Segment Open

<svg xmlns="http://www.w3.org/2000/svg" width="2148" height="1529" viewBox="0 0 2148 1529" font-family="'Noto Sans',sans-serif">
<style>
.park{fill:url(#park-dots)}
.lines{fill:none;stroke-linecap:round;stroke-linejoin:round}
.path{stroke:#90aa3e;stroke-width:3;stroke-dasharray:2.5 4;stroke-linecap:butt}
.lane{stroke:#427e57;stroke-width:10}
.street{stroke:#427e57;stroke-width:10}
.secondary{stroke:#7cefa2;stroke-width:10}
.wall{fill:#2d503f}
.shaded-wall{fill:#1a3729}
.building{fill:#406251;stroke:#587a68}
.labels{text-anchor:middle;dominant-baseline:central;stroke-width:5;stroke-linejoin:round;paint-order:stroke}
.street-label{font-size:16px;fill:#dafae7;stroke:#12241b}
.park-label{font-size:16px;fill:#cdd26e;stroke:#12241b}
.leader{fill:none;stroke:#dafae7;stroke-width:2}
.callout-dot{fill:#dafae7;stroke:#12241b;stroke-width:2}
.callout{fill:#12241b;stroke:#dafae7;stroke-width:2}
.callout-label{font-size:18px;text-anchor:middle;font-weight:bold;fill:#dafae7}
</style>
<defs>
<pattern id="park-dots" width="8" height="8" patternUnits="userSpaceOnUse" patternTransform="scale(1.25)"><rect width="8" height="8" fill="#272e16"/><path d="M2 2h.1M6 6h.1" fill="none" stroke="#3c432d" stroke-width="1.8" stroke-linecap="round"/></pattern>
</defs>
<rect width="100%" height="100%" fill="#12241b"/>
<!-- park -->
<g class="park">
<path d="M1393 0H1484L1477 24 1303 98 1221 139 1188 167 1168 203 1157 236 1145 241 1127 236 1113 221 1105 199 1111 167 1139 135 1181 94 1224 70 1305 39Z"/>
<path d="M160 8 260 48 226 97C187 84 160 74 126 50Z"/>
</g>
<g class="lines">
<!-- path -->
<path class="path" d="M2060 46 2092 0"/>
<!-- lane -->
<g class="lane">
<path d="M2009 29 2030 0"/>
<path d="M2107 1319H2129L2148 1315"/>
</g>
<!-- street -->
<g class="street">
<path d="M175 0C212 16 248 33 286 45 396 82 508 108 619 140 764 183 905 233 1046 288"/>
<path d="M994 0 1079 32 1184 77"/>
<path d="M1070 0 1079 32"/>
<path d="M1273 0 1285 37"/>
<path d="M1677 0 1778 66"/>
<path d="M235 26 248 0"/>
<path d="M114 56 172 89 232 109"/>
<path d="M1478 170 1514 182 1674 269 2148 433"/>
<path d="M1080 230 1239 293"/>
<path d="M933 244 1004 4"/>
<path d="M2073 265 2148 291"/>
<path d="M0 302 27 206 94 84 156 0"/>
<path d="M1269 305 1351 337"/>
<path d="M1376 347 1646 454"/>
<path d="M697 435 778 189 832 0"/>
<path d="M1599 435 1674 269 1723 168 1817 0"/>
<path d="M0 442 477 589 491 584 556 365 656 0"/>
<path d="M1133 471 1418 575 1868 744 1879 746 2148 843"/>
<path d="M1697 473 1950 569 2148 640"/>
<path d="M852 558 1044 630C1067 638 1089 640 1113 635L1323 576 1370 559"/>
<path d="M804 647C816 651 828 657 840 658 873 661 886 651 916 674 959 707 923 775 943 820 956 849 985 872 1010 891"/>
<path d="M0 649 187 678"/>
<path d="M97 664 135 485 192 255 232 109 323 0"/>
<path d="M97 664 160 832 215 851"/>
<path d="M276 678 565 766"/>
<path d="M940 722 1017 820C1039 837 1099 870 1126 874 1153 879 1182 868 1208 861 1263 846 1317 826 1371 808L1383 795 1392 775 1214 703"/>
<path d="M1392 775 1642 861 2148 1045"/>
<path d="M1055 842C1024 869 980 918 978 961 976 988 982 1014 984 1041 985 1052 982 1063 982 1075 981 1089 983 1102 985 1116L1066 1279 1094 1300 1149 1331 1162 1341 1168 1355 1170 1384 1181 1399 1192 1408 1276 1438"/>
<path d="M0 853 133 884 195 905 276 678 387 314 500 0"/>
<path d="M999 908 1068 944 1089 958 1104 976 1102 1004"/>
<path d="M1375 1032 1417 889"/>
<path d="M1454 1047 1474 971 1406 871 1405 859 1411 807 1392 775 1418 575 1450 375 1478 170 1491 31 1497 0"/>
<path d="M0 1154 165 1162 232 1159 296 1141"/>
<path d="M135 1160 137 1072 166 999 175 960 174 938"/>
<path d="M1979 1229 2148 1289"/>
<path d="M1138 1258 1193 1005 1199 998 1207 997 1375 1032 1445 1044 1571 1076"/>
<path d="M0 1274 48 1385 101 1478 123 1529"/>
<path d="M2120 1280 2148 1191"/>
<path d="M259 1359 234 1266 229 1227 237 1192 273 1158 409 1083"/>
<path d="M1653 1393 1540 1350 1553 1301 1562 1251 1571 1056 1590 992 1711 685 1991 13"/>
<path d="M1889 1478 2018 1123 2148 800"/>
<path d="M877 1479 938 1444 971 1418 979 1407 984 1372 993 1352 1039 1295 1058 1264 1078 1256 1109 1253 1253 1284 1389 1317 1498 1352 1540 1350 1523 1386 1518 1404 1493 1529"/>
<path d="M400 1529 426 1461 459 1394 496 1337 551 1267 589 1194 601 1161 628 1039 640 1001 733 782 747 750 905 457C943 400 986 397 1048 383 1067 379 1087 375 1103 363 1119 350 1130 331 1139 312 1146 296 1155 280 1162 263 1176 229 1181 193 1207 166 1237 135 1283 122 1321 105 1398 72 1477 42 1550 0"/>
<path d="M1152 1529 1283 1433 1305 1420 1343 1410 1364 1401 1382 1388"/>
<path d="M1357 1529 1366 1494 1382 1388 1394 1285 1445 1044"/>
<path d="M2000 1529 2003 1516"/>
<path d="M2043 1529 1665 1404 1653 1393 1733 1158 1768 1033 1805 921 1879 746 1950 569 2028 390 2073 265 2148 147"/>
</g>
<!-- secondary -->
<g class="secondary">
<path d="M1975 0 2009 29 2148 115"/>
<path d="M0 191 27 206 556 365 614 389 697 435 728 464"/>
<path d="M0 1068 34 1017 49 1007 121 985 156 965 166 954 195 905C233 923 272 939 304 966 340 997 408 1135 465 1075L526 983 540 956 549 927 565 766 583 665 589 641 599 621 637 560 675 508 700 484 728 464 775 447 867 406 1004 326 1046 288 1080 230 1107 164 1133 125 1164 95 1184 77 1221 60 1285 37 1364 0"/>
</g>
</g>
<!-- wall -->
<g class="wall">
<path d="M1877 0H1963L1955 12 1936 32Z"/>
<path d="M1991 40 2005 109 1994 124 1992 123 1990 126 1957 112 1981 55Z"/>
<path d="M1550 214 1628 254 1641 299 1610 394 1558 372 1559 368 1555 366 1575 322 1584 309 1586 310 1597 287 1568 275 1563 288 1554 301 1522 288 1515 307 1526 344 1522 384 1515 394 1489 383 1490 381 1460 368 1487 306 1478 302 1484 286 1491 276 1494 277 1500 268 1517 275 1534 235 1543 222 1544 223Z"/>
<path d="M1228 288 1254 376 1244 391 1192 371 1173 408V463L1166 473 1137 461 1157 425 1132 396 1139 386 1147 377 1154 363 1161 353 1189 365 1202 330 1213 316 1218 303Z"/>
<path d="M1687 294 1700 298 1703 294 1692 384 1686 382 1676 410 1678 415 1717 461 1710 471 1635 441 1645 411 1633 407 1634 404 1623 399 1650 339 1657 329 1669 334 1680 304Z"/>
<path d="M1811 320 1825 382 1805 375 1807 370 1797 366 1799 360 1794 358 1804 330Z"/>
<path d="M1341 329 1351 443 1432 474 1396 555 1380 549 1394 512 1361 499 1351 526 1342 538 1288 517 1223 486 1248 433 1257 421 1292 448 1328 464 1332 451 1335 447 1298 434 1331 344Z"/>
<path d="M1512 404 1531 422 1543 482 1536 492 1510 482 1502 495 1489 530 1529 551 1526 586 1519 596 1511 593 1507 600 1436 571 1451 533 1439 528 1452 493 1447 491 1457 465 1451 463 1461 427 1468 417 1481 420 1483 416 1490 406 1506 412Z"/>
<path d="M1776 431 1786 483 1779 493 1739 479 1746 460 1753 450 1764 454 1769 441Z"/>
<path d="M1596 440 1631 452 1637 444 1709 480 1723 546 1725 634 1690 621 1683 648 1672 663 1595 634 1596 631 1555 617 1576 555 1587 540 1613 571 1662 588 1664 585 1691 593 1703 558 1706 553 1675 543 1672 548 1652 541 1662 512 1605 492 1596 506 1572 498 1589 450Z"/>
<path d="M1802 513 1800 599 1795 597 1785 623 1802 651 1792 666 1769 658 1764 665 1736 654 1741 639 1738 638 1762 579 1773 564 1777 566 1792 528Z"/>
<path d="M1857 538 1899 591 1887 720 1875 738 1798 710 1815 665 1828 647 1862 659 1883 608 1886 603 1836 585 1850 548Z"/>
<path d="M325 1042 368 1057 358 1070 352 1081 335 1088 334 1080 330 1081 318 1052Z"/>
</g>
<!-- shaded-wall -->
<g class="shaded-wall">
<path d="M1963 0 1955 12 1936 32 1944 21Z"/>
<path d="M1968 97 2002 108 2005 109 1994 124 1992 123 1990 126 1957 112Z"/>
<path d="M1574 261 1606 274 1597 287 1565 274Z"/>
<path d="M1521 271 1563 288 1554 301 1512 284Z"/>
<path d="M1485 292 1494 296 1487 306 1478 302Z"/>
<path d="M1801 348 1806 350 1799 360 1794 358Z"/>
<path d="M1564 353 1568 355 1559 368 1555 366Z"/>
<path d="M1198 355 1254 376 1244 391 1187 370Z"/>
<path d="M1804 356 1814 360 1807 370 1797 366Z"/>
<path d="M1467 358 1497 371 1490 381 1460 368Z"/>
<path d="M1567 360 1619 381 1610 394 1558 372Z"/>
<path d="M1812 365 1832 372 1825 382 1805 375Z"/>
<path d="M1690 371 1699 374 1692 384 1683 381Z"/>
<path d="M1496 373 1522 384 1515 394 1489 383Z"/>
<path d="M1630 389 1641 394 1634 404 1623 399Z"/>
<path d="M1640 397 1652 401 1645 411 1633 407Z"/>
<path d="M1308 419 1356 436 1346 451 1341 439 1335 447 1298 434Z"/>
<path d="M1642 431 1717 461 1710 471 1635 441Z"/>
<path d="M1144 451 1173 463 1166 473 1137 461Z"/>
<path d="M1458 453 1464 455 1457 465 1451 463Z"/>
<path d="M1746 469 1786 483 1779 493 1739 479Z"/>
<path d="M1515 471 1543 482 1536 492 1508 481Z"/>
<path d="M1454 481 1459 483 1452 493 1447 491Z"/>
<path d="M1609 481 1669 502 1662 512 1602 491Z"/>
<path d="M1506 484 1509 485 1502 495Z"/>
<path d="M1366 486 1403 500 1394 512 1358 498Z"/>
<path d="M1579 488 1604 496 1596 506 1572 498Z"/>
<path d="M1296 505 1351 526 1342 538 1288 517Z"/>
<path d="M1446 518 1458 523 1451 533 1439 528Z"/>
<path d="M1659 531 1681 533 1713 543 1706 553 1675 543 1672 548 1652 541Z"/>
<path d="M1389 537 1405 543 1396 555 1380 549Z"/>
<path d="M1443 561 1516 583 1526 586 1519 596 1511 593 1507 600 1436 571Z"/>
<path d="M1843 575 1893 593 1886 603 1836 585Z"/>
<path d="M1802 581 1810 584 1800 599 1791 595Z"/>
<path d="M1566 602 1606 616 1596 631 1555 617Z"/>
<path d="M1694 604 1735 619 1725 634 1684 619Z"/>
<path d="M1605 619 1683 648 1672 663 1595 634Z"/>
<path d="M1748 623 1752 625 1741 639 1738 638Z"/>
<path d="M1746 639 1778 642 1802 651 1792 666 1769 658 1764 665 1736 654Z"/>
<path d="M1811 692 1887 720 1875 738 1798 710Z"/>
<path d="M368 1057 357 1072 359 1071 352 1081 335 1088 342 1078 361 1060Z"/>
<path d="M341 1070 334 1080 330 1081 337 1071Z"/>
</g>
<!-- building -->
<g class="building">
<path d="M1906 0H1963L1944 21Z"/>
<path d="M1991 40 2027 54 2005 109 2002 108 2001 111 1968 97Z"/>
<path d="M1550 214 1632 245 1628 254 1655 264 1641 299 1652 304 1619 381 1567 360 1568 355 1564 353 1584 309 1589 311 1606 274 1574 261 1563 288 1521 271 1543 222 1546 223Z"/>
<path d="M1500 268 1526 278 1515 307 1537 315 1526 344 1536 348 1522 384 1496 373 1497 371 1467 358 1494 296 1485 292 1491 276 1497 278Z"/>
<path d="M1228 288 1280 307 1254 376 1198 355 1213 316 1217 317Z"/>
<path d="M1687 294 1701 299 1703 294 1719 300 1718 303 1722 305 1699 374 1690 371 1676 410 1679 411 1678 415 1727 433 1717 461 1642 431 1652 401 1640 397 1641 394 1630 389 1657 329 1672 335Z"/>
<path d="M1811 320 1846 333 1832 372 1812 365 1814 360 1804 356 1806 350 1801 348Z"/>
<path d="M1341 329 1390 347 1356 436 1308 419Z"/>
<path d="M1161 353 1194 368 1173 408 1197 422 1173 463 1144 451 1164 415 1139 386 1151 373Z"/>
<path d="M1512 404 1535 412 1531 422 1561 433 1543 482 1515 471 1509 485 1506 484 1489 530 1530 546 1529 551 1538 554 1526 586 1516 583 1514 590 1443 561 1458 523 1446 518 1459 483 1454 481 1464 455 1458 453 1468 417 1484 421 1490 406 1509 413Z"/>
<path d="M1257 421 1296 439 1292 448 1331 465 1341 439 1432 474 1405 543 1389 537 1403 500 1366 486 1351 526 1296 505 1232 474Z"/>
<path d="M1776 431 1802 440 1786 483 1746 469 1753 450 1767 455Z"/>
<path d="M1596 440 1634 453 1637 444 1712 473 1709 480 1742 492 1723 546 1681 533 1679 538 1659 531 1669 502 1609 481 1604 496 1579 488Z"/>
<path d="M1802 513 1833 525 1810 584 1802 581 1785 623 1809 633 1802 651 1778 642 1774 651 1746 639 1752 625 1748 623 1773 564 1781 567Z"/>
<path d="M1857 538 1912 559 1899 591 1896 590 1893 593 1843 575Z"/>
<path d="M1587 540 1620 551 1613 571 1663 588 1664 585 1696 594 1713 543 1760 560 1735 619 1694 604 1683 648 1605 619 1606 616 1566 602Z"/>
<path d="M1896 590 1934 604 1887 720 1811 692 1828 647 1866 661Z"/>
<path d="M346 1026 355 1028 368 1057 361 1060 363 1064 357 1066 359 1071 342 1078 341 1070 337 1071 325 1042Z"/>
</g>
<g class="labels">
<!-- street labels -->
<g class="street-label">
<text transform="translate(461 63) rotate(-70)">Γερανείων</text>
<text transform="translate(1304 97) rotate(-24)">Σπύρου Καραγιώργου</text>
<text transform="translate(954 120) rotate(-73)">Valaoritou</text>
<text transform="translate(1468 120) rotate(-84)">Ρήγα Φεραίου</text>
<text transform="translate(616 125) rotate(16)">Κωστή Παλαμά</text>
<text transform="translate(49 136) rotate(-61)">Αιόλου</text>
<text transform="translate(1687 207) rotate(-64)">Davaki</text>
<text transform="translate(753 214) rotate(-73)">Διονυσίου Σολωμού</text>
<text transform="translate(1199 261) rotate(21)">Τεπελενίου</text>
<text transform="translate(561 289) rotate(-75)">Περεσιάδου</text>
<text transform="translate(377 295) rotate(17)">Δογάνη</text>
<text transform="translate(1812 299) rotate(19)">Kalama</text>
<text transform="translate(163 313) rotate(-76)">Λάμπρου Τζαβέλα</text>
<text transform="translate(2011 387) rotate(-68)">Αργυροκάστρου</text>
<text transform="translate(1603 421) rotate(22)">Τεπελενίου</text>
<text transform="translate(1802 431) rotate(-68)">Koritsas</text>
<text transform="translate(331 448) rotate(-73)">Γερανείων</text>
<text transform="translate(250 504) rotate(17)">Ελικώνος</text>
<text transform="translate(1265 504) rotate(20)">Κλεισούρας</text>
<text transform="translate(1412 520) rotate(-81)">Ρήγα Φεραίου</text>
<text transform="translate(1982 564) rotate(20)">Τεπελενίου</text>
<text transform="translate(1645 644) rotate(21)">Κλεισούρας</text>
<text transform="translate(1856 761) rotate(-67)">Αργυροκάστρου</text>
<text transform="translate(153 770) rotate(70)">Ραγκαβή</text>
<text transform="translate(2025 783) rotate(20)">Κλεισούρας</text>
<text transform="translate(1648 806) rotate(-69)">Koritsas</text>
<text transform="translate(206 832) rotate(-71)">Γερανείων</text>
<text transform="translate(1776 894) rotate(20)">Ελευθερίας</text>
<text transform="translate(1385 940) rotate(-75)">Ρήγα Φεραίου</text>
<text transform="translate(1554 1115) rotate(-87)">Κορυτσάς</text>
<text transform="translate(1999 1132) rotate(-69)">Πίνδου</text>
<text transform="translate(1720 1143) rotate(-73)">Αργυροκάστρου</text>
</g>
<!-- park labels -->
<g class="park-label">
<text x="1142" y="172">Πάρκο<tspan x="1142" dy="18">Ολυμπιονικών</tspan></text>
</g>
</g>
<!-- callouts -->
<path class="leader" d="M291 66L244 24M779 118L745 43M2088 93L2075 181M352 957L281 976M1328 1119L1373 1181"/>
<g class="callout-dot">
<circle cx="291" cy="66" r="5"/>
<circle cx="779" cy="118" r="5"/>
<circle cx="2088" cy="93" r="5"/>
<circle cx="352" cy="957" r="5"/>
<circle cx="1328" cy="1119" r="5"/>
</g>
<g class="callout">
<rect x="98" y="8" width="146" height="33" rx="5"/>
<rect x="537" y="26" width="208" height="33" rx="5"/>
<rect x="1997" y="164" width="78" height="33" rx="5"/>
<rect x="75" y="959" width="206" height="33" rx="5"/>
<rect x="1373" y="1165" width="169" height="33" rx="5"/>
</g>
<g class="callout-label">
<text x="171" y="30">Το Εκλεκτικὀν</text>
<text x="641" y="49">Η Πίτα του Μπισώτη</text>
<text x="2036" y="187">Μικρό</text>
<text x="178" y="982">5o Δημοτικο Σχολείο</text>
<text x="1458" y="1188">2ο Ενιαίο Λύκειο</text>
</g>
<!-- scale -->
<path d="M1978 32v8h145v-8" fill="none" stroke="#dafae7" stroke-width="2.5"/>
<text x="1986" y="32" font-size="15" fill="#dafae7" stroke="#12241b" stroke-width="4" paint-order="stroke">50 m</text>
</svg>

Segment Closed

Count each line above where the word "lines" appears, and answer with nothing except that count.

2